When it comes to the realm of betting, which is, of course, the most interesting, payroll isn't necessarily an indicator of success. Only three of the top six teams won enough over the course of the season to be profitable on a flat bet. As a general trend that would make sense, since the highest paid teams are going to be the highest profile teams in the biggest markets, so they will get more public attention, and therefore likely worse odds, than the low profile, low payroll teams. In fact, the two most profitable teams, the A's and the Twins, both come from small markets outside on the national eye, and they both had payrolls in the bottom half of the league.
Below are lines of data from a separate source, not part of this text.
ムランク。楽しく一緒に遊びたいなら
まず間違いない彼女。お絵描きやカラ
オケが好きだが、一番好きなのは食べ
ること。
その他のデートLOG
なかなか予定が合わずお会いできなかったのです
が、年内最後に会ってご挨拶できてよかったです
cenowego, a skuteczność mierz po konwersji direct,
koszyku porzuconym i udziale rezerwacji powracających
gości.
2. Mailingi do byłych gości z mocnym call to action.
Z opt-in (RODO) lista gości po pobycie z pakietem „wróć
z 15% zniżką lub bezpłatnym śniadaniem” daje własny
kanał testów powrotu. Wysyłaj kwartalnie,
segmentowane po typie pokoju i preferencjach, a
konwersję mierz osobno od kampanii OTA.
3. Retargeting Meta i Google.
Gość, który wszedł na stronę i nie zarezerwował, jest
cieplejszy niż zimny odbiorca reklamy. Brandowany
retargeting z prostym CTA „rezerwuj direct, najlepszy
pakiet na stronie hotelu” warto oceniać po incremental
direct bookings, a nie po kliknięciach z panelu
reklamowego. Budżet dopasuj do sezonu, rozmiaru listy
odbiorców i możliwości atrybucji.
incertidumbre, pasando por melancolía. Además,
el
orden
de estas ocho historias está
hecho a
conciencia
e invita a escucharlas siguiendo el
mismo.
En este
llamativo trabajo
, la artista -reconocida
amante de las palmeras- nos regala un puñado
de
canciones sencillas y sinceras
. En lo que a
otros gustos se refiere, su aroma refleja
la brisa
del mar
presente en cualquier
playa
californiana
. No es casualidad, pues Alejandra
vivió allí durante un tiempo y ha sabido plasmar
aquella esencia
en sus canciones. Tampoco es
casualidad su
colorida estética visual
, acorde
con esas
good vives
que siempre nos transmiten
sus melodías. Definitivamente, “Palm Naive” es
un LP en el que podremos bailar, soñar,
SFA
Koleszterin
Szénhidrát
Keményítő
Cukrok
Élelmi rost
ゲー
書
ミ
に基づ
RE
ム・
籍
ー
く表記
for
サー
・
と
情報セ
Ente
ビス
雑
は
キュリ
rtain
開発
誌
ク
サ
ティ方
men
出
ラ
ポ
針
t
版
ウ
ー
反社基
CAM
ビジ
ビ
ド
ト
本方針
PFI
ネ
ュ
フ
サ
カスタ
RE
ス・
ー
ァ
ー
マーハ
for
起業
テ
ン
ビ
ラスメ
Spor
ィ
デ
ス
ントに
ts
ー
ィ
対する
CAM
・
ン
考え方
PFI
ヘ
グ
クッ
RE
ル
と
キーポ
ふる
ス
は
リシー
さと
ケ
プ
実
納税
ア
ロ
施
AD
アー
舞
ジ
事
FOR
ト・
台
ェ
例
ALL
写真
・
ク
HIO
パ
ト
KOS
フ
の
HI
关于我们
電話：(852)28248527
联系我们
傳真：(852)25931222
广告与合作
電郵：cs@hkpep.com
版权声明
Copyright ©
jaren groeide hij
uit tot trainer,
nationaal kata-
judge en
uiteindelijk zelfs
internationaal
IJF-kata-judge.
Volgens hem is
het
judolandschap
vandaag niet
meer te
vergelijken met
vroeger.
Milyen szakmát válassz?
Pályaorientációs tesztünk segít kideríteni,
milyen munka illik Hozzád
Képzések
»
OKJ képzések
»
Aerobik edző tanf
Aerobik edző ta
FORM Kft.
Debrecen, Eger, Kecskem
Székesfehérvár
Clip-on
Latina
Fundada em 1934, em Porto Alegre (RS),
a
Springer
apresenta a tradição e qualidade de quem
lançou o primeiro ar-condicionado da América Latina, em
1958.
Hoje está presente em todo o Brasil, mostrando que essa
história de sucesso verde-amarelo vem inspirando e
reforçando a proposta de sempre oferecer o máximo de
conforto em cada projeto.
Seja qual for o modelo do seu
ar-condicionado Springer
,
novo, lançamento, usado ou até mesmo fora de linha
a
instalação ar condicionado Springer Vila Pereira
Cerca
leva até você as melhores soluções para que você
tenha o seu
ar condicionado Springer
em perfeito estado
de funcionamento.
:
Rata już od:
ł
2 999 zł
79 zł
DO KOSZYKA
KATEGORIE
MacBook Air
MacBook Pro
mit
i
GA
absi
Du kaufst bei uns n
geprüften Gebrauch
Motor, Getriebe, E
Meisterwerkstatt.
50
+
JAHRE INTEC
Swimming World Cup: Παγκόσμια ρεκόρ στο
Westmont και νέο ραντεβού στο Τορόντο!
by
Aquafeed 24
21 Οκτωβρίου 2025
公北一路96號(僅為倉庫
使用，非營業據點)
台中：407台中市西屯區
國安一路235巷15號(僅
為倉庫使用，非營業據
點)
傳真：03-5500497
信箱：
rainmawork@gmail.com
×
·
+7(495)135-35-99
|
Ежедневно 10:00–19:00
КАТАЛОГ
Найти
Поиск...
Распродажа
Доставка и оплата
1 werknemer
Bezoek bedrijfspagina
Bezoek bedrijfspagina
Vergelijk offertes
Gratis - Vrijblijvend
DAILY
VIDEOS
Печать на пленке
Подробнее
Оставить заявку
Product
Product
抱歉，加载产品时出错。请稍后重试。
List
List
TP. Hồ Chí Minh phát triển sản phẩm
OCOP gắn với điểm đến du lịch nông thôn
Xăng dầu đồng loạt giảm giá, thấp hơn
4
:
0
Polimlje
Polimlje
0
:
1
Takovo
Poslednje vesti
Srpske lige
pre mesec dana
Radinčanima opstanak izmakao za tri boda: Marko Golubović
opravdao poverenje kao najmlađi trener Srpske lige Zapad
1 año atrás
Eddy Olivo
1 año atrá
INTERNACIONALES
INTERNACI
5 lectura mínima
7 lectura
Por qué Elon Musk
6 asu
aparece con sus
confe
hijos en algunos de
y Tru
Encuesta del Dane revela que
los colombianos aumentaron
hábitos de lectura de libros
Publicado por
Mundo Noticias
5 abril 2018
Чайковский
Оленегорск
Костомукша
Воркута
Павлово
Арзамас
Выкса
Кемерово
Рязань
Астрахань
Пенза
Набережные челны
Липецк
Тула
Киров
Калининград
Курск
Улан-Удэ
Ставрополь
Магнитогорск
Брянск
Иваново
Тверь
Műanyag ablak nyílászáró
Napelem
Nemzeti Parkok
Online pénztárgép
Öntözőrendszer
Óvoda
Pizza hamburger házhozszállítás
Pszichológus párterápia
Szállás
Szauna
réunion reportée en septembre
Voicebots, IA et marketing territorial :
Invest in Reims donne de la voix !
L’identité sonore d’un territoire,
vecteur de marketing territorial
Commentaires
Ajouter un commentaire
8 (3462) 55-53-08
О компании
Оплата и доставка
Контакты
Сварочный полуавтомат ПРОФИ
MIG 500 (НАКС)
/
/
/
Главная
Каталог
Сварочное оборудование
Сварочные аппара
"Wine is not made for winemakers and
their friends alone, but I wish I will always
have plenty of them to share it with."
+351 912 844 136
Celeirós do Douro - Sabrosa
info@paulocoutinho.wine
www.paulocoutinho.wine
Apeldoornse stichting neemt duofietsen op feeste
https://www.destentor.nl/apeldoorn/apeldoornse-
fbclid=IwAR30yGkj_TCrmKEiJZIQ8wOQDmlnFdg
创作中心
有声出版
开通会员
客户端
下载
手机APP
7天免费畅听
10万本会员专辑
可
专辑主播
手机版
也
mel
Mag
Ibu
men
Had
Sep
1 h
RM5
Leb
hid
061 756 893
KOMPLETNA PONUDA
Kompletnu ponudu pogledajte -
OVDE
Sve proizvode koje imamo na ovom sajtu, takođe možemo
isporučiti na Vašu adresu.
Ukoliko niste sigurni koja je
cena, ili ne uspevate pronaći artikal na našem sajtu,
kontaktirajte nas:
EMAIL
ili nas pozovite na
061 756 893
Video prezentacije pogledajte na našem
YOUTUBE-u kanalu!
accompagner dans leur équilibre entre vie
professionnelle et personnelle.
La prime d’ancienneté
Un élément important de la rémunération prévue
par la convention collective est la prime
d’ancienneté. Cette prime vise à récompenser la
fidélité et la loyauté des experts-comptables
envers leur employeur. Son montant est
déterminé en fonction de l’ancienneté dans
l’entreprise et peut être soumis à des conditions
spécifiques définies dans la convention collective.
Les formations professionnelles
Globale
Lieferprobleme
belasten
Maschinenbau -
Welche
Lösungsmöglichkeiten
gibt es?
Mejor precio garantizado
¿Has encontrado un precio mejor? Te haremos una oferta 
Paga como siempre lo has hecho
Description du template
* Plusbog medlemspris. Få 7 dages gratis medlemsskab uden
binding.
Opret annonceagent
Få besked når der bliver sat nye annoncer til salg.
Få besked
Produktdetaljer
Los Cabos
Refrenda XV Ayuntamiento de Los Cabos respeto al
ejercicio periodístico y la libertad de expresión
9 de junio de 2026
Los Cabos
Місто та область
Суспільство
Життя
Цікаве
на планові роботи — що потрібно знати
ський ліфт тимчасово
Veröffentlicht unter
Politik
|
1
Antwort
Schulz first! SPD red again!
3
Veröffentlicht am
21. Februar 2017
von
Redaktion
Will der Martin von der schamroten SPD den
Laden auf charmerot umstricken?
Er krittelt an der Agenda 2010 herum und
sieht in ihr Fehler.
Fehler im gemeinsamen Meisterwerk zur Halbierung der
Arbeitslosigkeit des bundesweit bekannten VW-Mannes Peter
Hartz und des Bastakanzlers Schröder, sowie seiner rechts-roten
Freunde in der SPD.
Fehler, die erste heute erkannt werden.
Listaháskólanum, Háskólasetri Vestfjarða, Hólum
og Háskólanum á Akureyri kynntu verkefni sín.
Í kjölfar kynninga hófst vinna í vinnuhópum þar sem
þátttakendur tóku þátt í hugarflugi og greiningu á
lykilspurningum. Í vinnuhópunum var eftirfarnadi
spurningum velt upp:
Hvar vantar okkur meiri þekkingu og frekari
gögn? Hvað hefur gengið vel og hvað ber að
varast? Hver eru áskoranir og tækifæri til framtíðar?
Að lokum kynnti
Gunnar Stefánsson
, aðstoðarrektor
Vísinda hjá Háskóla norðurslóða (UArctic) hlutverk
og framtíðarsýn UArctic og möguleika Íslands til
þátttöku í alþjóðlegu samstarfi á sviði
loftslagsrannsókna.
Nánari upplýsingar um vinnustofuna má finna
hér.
It would seem logical that the teams with the highest payrolls would have considerable success against the teams with the lowest payrolls - The Royals, Pirates, Rockies, Devil Rays and Marlins. We can test this hypothesis out by looking at the top five teams in match-ups against the bottom five teams. The Yankees, which incidentally had a payroll larger than all five bottom payroll teams combined, went 22-8 against the bottom five teams, for a winning rate of 73 percent. The Angels (15-7, 68 percent) and the Mets (21-13, 62 percent) enjoyed similar rate of success. Boston and the White Sox weren't nearly as successful. The Red Sox were just 16-15, and only 14-14 against the American League teams. The White Sox were only slightly better at 12-10. Overall, the top five teams were 86-53 against the cellar dwellers, or winners of about 62 percent of the games.
Betting on the games would have been far less successful. The Yankees won the 22 games at an average lay price of -246, so you would have profited less than $200 on $100 flat bets on all 30 games despite winning almost three quarters of them. The Angels, though they won fewer games, were actually more profitable, with a net gain of $288. This is owing to a lower average lay price, and the fact that they won one game against Tampa Bay in which they were actually the underdog. None of the other three teams came anywhere close to profitability. Overall, with a 62 percent winning percentage, the top five teams would have to face an average lay price of -160 or better against the bottom five teams in order for bettors to blindly make a flat betting profit. You don't have to know very much about betting on baseball to know that that just isn't going to happen.
So what have we learned? Generally, spending more on payroll is good for a team. That doesn't mean, however, that spending a lot is a guarantee of success in any way, or that a team can't succeed if they don't go completely out of control. Most importantly, we've learned that assuming that a lavishly spending team is a good bet to beat a frugal team is a sure way to the poor house.